Symrise CEO predicts continued shrinkage in the fragrance and flavour market as acquisitions prop up first half sales and weigh down profits.
In what the company called “a persistently difficult market”, both the flavour and fragrance arms of the business struggled to grow. Reported first half sales edged up 1.4 per cent to €685.1m and sales in local currency terms fell 0.8 per cent.
CEO Heinz-Jurgen Bertram does not expect any imminent reversal of the downward trend. He said: “The flavour and fragrance market will presumably shrink slightly this year. Customers continue to destock and the costs of important raw materials remains at a high level.”
Returning to the first half of the year, the flavour and nutrition division reported better sales figures than the scent and care unit but both had their sales performance boosted by acquisitions made in 2008.

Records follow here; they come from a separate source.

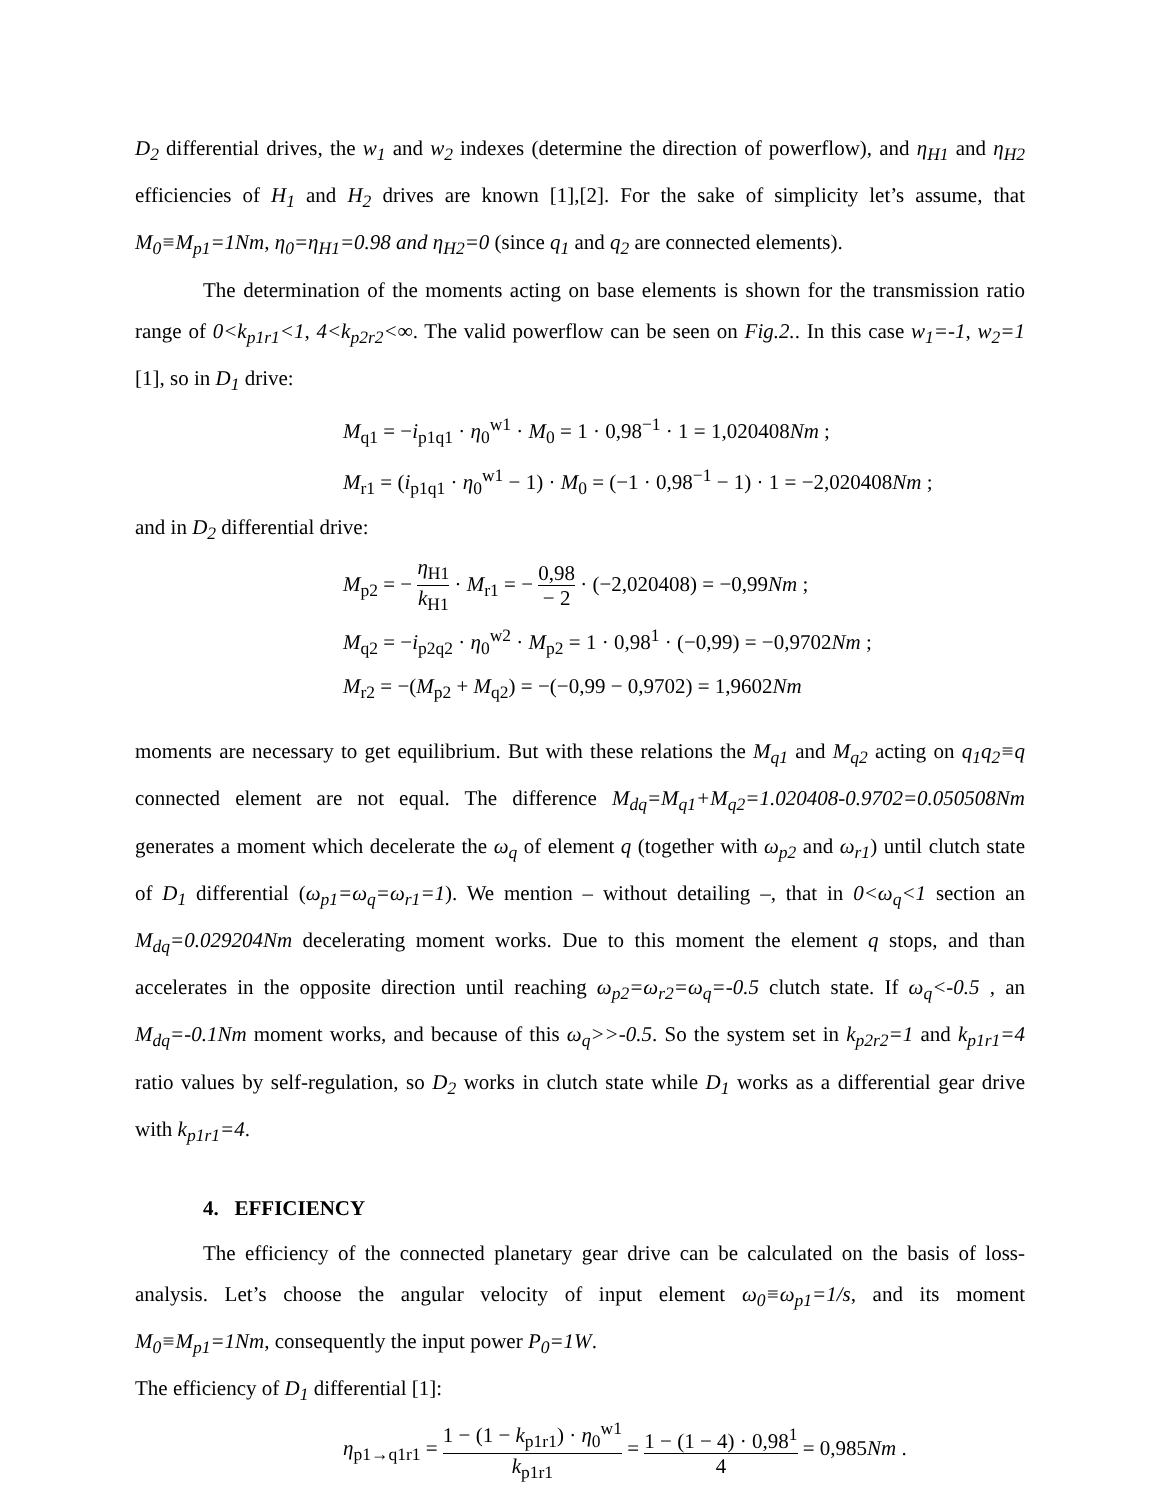D<sub>2</sub> differential drives, the w<sub>1</sub> and w<sub>2</sub> indexes (determine the direction of powerflow), and η<sub>H1</sub> and η<sub>H2</sub> efficiencies of H<sub>1</sub> and H<sub>2</sub> drives are known [1],[2]. For the sake of simplicity let’s assume, that M<sub>0</sub>≡M<sub>p1</sub>=1Nm, η<sub>0</sub>=η<sub>H1</sub>=0.98 and η<sub>H2</sub>=0 (since q<sub>1</sub> and q<sub>2</sub> are connected elements).
The determination of the moments acting on base elements is shown for the transmission ratio range of 0<k<sub>p1r1</sub><1, 4<k<sub>p2r2</sub><∞. The valid powerflow can be seen on Fig.2.. In this case w<sub>1</sub>=-1, w<sub>2</sub>=1 [1], so in D<sub>1</sub> drive:
M<sub>q1</sub> = −i<sub>p1q1</sub> · η<sub>0</sub><sup>w1</sup> · M<sub>0</sub> = 1 · 0,98<sup>−1</sup> · 1 = 1,020408Nm ;
M<sub>r1</sub> = (i<sub>p1q1</sub> · η<sub>0</sub><sup>w1</sup> − 1) · M<sub>0</sub> = (−1 · 0,98<sup>−1</sup> − 1) · 1 = −2,020408Nm ;
and in D<sub>2</sub> differential drive:
M<sub>p2</sub> = − η<sub>H1</sub> k<sub>H1</sub> · M<sub>r1</sub> = − 0,98 − 2 · (−2,020408) = −0,99Nm ;
M<sub>q2</sub> = −i<sub>p2q2</sub> · η<sub>0</sub><sup>w2</sup> · M<sub>p2</sub> = 1 · 0,98<sup>1</sup> · (−0,99) = −0,9702Nm ;
M<sub>r2</sub> = −(M<sub>p2</sub> + M<sub>q2</sub>) = −(−0,99 − 0,9702) = 1,9602Nm
moments are necessary to get equilibrium. But with these relations the M<sub>q1</sub> and M<sub>q2</sub> acting on q<sub>1</sub>q<sub>2</sub>≡q connected element are not equal. The difference M<sub>dq</sub>=M<sub>q1</sub>+M<sub>q2</sub>=1.020408-0.9702=0.050508Nm generates a moment which decelerate the ω<sub>q</sub> of element q (together with ω<sub>p2</sub> and ω<sub>r1</sub>) until clutch state of D<sub>1</sub> differential (ω<sub>p1</sub>=ω<sub>q</sub>=ω<sub>r1</sub>=1). We mention – without detailing –, that in 0<ω<sub>q</sub><1 section an M<sub>dq</sub>=0.029204Nm decelerating moment works. Due to this moment the element q stops, and than accelerates in the opposite direction until reaching ω<sub>p2</sub>=ω<sub>r2</sub>=ω<sub>q</sub>=-0.5 clutch state. If ω<sub>q</sub><-0.5 , an M<sub>dq</sub>=-0.1Nm moment works, and because of this ω<sub>q</sub>>>-0.5. So the system set in k<sub>p2r2</sub>=1 and k<sub>p1r1</sub>=4 ratio values by self-regulation, so D<sub>2</sub> works in clutch state while D<sub>1</sub> works as a differential gear drive with k<sub>p1r1</sub>=4.
4. EFFICIENCY
The efficiency of the connected planetary gear drive can be calculated on the basis of loss-analysis. Let’s choose the angular velocity of input element ω<sub>0</sub>≡ω<sub>p1</sub>=1/s, and its moment M<sub>0</sub>≡M<sub>p1</sub>=1Nm, consequently the input power P<sub>0</sub>=1W.
The efficiency of D<sub>1</sub> differential [1]:
η<sub>p1→q1r1</sub> = 1 − (1 − k<sub>p1r1</sub>) · η<sub>0</sub><sup>w1</sup> k<sub>p1r1</sub> = 1 − (1 − 4) · 0,98<sup>1</sup> 4 = 0,985Nm .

Reported sales from the flavour and nutrition business were up 2.5 per cent on last year to €341.5m, driven by particularly healthy growth from the Americas. But much of this growth was attributable to last year’s Chr. Hansen Flavours acquisition, without which sales in the division would have dropped 2 per cent.
Meanwhile, scent and care sales were more or less flat creeping up 0.3 per cent to €343.6m in reported terms. Symrise said strong numbers from North America and the Asia-Pacific largely compensated for declining sales in Europe and the Middle East.
But the stable sales figures do not compare like with like. Taking into account acquisitions made in 2008 sales in the division fell 3 per cent.
The acquisitions on both sides of the business may have benefited the reported sales figures but put a drag on profits.
Net income for the period fell 33 per cent to €41m and the cost of integrating Chr. Hansen Flavours and other recently acquired businesses contributed to the decline.
High raw material prices and restructuring expenses were also blamed for the sharp decline in profits.
Symrise has taken a number of cost-cutting steps in recent quarters including the closure of fragrance plants in Spain and Switzerland in order to bundle its entire scent and care production for Europe and the Middle East in Holzminden, Germany.
The full effect of this and other restructuring measures is expected to be felt at the beginning of next year.
Symrise did not publish the restructuring expenses in its results but the firm said its EBITDA margin for the period was 17.3 per cent and adjusting for restructuring it was 18.9 per cent. In the same period last year the EBITDA margin was 21.1 per cent.
Looking forward, Symrise reiterated its forecast that it would be able to outperform the overall flavour and fragrance market this year. Its financial results for the first half come only a day after Swiss rival Givaudan published its figures for the period.
Sales were up 4.7 per cent in reported terms to 1.996bn Swiss Francs (CHF) (€1.30bn), but in local currencies they were down 0.9 per cent. The company said it saw “encouraging recovery signs” in its most recent sales performance.